In Bangladesh, MSMEs account for the overwhelming majority of formal firms (99 percent) and non-farm jobs (86 percent). [[tweetable]]Most formal MSMEs are involved in trading and face substantial productivity challenge.

 

A key policy objective in Bangladesh, similarly to other emerging economies, is to help MSMEs grow.

Access to finance is, however, among the top 3 obstacles to business reported by Small and Medium Enterprises (SMEs) in the 2013 Enterprise Survey.

Malaysia’s MSME sector compares well with Bangladesh’s: 98.5 percent of businesses in Malaysia are MSMEs and employ 66 percent of the labor force. Twenty-one percent of MSMEs in Malaysia are women-led. In Bangladesh, women’s economic participation stands at 16 percent.

Bangladesh MSME financing landscape

A new report by the World Bank and the Policy Research Institute of Bangladesh: “Financing Solutions for Micro, Small and Medium Enterprises (MSMEs) in Bangladesh” highlights some findings.

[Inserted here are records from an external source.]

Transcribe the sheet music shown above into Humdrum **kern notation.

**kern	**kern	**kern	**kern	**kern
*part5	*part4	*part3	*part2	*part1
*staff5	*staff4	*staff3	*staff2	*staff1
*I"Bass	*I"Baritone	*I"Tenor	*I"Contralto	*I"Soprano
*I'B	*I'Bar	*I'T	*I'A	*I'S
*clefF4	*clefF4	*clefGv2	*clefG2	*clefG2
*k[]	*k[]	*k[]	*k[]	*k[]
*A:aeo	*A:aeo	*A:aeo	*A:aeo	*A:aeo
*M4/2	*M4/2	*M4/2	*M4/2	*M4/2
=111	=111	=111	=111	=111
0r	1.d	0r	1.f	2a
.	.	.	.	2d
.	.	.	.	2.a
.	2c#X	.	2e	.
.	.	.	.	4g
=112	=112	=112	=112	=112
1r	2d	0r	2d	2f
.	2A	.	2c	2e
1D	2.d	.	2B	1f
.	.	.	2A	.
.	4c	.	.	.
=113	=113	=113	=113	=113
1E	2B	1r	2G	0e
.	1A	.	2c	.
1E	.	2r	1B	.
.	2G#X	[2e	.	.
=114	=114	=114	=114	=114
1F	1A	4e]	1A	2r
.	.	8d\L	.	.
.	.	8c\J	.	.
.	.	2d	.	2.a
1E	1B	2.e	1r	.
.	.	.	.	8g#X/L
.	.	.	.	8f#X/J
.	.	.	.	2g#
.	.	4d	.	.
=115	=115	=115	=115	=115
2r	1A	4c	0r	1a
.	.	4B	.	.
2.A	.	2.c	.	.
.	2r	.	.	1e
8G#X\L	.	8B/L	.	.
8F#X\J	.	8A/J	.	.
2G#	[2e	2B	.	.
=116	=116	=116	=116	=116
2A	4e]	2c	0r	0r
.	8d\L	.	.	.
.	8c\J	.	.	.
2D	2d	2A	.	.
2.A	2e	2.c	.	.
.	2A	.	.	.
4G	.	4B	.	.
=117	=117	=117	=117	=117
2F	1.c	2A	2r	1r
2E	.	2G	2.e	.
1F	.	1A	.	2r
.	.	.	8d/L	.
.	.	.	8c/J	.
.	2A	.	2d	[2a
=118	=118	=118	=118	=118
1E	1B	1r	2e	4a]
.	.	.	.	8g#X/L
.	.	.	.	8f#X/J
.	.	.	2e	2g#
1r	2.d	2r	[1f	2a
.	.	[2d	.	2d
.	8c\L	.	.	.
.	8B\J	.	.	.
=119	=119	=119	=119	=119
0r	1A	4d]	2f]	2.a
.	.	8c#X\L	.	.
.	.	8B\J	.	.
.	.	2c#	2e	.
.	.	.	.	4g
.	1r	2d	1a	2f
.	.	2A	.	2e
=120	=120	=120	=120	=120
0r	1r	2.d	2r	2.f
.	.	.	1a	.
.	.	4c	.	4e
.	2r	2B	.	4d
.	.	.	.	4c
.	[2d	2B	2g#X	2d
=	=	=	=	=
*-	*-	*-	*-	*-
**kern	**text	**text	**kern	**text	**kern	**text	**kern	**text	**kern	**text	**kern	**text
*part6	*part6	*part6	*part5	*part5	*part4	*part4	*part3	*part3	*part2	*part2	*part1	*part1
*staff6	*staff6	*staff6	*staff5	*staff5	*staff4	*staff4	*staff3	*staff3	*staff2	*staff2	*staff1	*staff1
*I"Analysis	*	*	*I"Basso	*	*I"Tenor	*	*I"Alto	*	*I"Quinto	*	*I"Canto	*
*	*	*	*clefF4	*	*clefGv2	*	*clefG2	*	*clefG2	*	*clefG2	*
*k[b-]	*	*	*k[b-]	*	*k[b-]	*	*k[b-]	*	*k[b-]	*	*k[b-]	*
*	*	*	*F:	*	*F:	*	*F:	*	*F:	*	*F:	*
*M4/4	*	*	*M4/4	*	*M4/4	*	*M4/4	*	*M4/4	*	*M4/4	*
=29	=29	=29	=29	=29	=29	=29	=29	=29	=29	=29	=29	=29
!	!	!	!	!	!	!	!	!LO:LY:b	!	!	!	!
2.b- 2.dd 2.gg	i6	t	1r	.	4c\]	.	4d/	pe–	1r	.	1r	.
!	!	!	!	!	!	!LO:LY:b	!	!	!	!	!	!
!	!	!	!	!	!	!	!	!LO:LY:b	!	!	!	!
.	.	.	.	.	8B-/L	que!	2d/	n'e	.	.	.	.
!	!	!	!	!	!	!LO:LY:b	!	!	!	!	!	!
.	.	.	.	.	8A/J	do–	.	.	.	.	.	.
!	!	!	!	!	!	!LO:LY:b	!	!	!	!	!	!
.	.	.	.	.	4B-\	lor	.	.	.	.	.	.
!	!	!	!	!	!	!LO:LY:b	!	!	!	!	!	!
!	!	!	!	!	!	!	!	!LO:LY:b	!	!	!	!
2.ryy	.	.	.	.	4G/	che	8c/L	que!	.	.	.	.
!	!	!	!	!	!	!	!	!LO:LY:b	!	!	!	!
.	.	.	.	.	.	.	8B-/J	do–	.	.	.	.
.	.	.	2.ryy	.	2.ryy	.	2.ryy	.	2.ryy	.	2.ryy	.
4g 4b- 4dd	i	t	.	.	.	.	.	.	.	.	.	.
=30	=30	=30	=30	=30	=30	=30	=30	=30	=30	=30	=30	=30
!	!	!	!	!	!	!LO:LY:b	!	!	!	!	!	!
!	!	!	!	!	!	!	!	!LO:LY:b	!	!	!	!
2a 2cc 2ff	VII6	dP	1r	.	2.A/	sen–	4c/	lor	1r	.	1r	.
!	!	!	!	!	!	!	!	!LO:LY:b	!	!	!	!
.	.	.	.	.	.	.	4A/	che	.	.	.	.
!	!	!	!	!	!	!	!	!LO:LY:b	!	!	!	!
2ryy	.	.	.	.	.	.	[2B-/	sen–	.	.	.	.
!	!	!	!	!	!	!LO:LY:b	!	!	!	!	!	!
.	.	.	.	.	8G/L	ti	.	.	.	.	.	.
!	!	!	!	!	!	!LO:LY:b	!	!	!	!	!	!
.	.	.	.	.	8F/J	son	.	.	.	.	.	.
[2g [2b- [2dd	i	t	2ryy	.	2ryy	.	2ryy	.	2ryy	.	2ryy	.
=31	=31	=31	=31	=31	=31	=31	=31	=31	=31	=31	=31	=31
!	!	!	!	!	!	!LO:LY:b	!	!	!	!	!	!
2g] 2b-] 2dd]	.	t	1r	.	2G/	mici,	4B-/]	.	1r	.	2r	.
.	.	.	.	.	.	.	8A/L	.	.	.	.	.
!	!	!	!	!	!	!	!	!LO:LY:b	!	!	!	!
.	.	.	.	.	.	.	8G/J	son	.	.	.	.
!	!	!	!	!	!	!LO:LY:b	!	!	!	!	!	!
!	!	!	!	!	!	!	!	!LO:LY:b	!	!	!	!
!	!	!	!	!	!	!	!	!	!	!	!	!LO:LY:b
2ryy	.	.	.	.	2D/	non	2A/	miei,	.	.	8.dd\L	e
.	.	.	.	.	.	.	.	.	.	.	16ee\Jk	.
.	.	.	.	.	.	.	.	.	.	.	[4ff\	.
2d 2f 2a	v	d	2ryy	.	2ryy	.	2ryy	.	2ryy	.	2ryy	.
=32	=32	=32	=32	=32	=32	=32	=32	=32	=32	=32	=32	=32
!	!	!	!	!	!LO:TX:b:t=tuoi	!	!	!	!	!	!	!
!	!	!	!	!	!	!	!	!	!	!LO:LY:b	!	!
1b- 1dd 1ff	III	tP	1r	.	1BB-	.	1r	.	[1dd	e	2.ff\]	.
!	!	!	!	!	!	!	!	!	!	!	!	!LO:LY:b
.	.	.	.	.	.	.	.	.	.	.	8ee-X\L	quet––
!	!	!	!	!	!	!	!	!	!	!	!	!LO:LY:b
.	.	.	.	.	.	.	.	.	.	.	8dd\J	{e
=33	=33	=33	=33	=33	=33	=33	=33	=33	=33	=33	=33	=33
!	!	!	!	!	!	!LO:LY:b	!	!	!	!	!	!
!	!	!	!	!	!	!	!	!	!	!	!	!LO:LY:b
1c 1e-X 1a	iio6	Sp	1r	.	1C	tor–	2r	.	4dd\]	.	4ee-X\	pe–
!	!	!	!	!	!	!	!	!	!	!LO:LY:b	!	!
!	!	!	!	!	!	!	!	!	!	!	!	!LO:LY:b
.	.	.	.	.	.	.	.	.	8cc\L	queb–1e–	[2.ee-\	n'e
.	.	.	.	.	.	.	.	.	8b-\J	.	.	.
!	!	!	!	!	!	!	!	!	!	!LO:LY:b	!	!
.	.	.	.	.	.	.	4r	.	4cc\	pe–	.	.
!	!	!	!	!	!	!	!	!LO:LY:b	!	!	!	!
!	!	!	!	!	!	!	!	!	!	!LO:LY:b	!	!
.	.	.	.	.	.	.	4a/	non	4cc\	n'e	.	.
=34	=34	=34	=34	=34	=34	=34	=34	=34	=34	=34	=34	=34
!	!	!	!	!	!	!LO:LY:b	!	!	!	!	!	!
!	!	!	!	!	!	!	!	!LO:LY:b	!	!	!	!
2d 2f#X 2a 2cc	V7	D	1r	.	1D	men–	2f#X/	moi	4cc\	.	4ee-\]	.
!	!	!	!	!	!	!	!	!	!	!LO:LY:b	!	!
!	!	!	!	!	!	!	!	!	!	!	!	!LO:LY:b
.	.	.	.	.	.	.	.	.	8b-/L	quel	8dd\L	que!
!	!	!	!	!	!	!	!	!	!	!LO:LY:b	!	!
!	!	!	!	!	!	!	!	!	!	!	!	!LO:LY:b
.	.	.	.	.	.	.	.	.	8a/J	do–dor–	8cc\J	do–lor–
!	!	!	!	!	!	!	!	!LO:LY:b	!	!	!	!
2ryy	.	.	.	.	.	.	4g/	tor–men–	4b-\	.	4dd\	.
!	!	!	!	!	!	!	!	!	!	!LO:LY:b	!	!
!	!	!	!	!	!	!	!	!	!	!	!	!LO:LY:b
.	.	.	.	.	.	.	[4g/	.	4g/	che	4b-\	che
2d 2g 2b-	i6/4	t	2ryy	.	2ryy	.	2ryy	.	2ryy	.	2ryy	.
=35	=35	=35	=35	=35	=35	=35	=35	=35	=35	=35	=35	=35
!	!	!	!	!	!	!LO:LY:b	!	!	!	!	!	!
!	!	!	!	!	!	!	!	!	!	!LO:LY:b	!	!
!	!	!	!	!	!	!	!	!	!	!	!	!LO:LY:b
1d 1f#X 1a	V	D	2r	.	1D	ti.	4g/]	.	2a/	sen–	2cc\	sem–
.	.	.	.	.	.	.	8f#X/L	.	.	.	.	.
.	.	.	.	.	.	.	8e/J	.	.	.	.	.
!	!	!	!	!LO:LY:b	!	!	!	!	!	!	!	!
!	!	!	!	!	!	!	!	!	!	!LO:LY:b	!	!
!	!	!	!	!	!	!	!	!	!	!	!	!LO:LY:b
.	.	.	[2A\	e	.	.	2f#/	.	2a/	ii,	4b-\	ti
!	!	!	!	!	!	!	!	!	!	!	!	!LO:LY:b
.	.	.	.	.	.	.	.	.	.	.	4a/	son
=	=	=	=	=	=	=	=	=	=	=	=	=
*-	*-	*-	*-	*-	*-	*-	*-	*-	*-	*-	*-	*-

First, the lack of a unified framework affects the effectiveness of MSME policies. The knowledge gap on the sector is significant in Bangladesh. This is partly because, until the 2016 National Industrial policy, there was no uniform definition for MSMEs, apart from one used by the Bangladesh Bank. Relevant data collection and analyses are thus limited. In addition, despite the multiplicity of agencies involved in the sector, Bangladesh does not have an overarching policy framework and coordinated approach for supporting MSMEs.

Second, the viable demand for MSME finance is largely unmet. Thanks partly to targeted government policies, bank lending to MSMEs has tripled between 2010 and 2016 in Bangladesh. Yet, an estimated financing gap of Bangladeshi Taka 237 billion ($2.8 billion) remains. 

 

Third, although Bangladesh has been a pioneer of microfinance, the range of financing solutions available to Bangladeshi MSMEs is narrow and inadequate, especially for young and small ones.

Authorities’ efforts have helped increase lending from a low base but have mainly benefited medium enterprises and financing has been predominantly short-term. The small segment is the most underserved, and supply and demand constraints are exacerbated for these firms despite their high potential for growth and job creation. These This constraints include the lack of capabilities for both firms and banks. In addition, risk perceptions and underlying financial infrastructure weaknesses have led to stricter collateral requirements by the banks. Pre-bank and equity financing options are also extremely limited. 

The Malay Experience

The experience of Malaysia in the preparation of its 2012-20 SME Development Master plan can be regarded as a relevant example for Bangladeshi context. .

Implemented by strategic partners and monitored by SME Corp Malaysia, the Master plan is comprised of six High Impact Programs: . the SME Investment Programme (SIP) for access to finance; business registration; inclusive innovation; and export support amongst others. Nonetheless, all SIPs contribute to MSME development and their implementation is coordinated within an overarching governance structure under the leadership of the Prime Minister.

Malaysia’s journey initially involved achieving consensus on a uniform definition for SMEs in the country – of interest is that they have decided to refer to SMEs when referring to all MSMEs. The SIP was developed to address the main barriers to MSME financing in Malaysia: (1) limited early stage financing due to the underdeveloped non-banking financial sector; (2) risk aversion by banks; (3) poor creditworthiness of the firms; and (4) lack of know-how and resources by financial institutions. These barriers resonate well with the underlying constraints to MSME finance in Bangladesh.

MSMEs access to finance issues discussed  in Dhaka

At a workshop in Dhaka earlier this year, high level policymakers, regulators, supporting agencies, industry associations, commercial banks and micro-finance institutions gathered to discuss the report and specially on issues that to be addressed to improve access to financing for the  MSMEs.

The participants agreed with the report’s emphasis on financial infrastructure reforms and alternative financing platforms to meet MSMEs’ needs, including non-debt, fintech-based and asset-based financing solutions. For example, in Malaysia, the SIP has supported the establishment of crowdfunding equity platforms and a range of financial technology (fintech) applications to lending, remittances, payments and insurance. In Bangladesh, these are still early days for fintech. In spite of significant advances in the digitization of payments and use of mobile- money, Bangladesh still needs to focus more improving the offering and penetration of digital financial services.